Сидит себе пожилой мужчина в квартире с постсоветским интерьером и думает открыть здесь кабинет консультации. Надел пиджак, повесил портрет Зигмунда Фрейда – все ж по его заветам все! Какие, правда, заветы, у него у Фрейда, неясно, но это привычка такая – жить по заветам. Ветхий, Новый, Ильича… вот теперь и Соломоныча.

Никто не пошел к Сергею Алексеевичу. Никто не внял заветам Соломоныча. Открывая двери в такой знакомый старый шкаф, можно испугаться того, что там окажется или того, что там будет совершенно пусто… и темно. И если там что-то пугающее, серый волк из детской сказки или чупакабра из юношеской передачи, то лучше и проще это завалить, загромоздить чем-то вроде работы, семьи, мужественности, долга. И если там нет ничего, то можно кидать в это ничего всякий хлам и не хлам. Бывает, что кто-то закрывает проход к двери чем-то очень большим, вроде тех же заветов Ильича… Соломоныча…

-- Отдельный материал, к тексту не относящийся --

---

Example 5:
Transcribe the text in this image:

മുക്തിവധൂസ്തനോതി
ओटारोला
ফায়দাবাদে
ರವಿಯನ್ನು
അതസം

Постукивают чешские часы, подаренные тещей. Лучи уходящего солнца падают на ковер, купленный с первой получки. Мужчина сидит на диване и смотрит на лакированную дверцу старого шкафа, который ему подарил его отец. В лакировке отражается портрет Зигмунда Фрейда, фотография родителей, стоящая на секретере, и маленький мальчик, что сидит на диване. Мальчик смотрит на шкаф… а шкаф не может смотреть, он только отражает и хранит, и больше ничего не делает и ни на что не влияет.

Рассказ на «ты»

Идешь себе по улице, напеваешь мелодию или бормочешь в голове очередной мысленный бессмысленный спор о чем-то важном. Твой приятель недавно сказал тебе что-то такое, в чем ты непременно должен его переубедить, а иначе вся жизнь потеряет смысл вместе со всеми улицами и мелодиями. И тут два варианта: если ты благоразумен, то ты будешь спорить с другом у себя в голове, если не особо, то вы поссоритесь из-за определений и понятий, не сделав друг другу ничего плохого. Архаика и не более.

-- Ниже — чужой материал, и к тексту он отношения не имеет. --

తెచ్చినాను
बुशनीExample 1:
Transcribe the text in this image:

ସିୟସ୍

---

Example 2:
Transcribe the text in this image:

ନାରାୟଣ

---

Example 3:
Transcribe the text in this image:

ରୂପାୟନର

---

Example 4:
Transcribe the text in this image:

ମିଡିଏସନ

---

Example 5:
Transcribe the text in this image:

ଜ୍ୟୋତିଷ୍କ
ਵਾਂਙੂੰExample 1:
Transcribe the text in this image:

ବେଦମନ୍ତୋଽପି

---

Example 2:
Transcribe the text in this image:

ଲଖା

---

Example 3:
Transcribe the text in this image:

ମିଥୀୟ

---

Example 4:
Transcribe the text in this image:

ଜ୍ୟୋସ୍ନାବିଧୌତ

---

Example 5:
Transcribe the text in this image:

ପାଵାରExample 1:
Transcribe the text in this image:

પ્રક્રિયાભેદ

Вокруг нас древность. Шагаешь себе по тротуару, а вокруг призраки коммунизма и разные другие культурные слои. Идешь и не знаешь, куда ты попал, в философский дом с приведениями или торт «Наполеон». Потом вспоминаешь, что никуда ты не попадал… ты просто живешь здесь всю жизнь. И это не обязательно хорошо или плохо. Ты просто живешь. Я тоже просто живу. Почему надо обязательно придумать к чему-то свое отношение? Согласен, куда-то оно подойдет, но где-то будет пятым колесом телеги и всякие такие метафоры. Мы просто есть. И улица, по которой мы идем, тоже просто есть. Она будет и без нас, и мы будем без нее. Нам совершенно спокойно существуется друг без друга и друг с другом.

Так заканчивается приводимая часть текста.